What’s more, Soble argues that caring for the elderly in prison is an extraordinarily expensive cost that falls on taxpayers.

“Elderly people as individuals cost two to five times as much to care for as non-elderly incarcerated people,” she explains.

It’s one of several reasons advocates like Bill Ryan and the group Citizens for Parole are calling for a parole system for elderly people in prison.

“It’s not a ‘get-out-of-jail-free card’ by any stretch of the imagination,” Ryan explains. “You have to demonstrate that your behavior has changed. You have to demonstrate that you’re no longer a threat to anybody. And most importantly, the victims’ families have a very important role to this and their voice will be heard.”
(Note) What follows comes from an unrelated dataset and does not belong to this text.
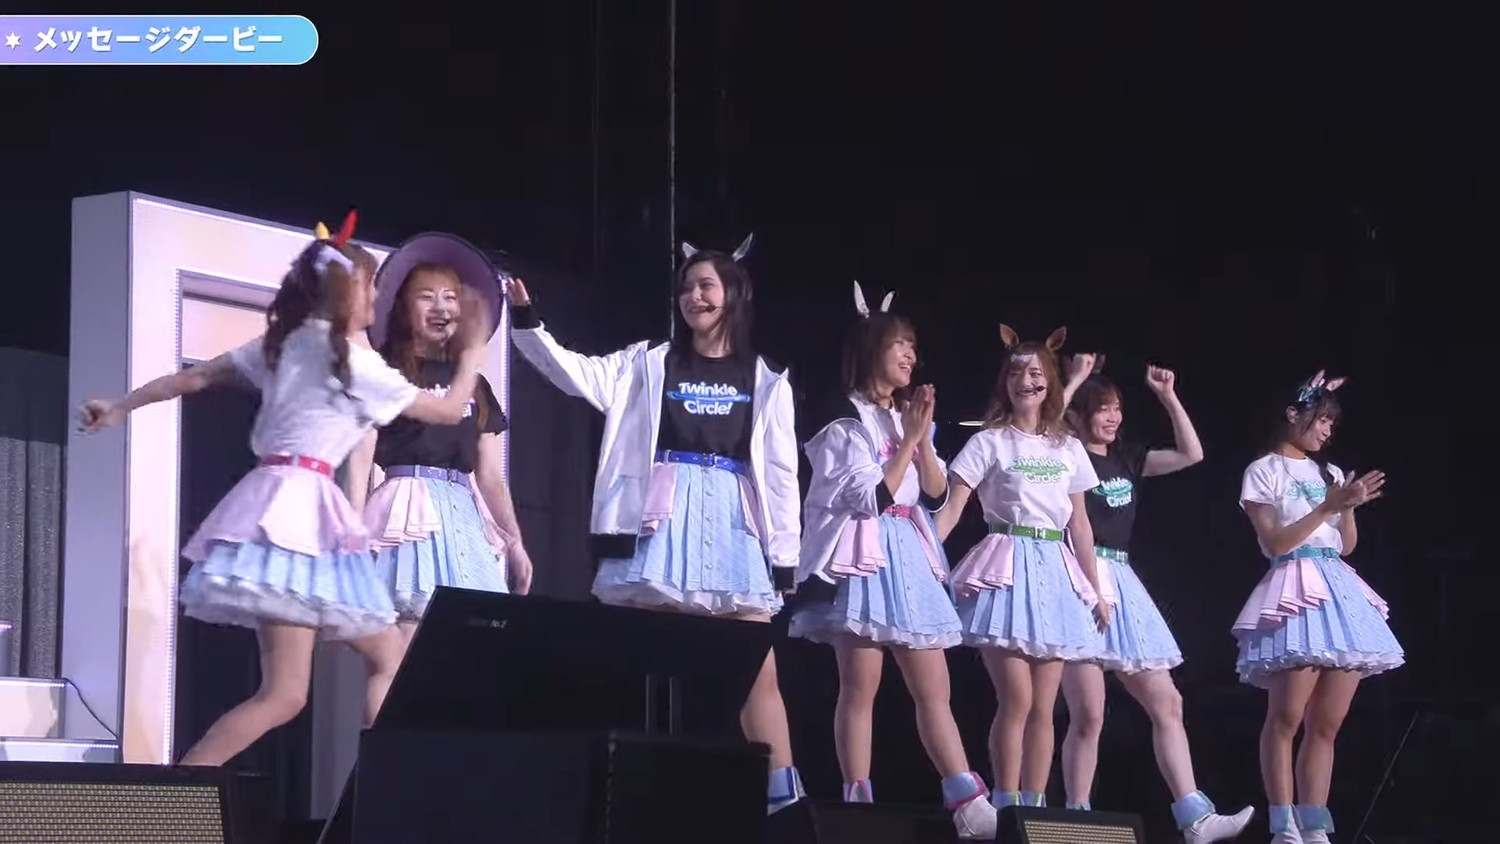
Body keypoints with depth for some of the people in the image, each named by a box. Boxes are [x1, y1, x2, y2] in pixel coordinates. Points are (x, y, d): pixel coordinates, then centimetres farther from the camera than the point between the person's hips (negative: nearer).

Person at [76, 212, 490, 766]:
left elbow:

But some victims’ advocates argue that people who’ve committed crimes as serious as murder should never have a life outside prison — especially those who’ve killed law enforcement officers.

“One of the four pillars of incarceration is retribution, and that’s literally to punish people for what they’ve done,” Salemme said. “And in our mind, someone who kills a Chicago police officer in the line of duty does not warrant a second chance. They forfeited that right.”

But Soble and advocates argue older inmates are far less likely to recommit a crime — and that change is necessary.

“If nothing changes, if there’s no significant shift in the way that we think about our criminal legal system and our prison system, the elderly population in the state and in this country will just continue to grow and grow and grow. And with that, the cost of our prison system will continue to grow,” Soble argues.

They say many incarcerated people, including Madyun, can and have changed, whether or not the Department of Corrections has changed as well.

“So the specifics that are necessary to restore individual use of citizenship, they’re not there,” Madyun says. “And the Department of Correction is guilty of not providing those things that will truly restore the offenders to useful citizenship.”

One measure that allows for early release for elderly inmates is the Joe Coleman Medical Release Act, which went into effect in the winter of 2022. It allows people who are medically incapacitated or terminally ill to seek early release from the Illinois Prisoner Review Board.

Records from the Illinois Department of Corrections show as of March 24, 2023, the review board granted 38 applications to have sentences end early under the act. The board denied another 62 applications.

WTTW News investigative reporter and producer Jared Rutecki contributed.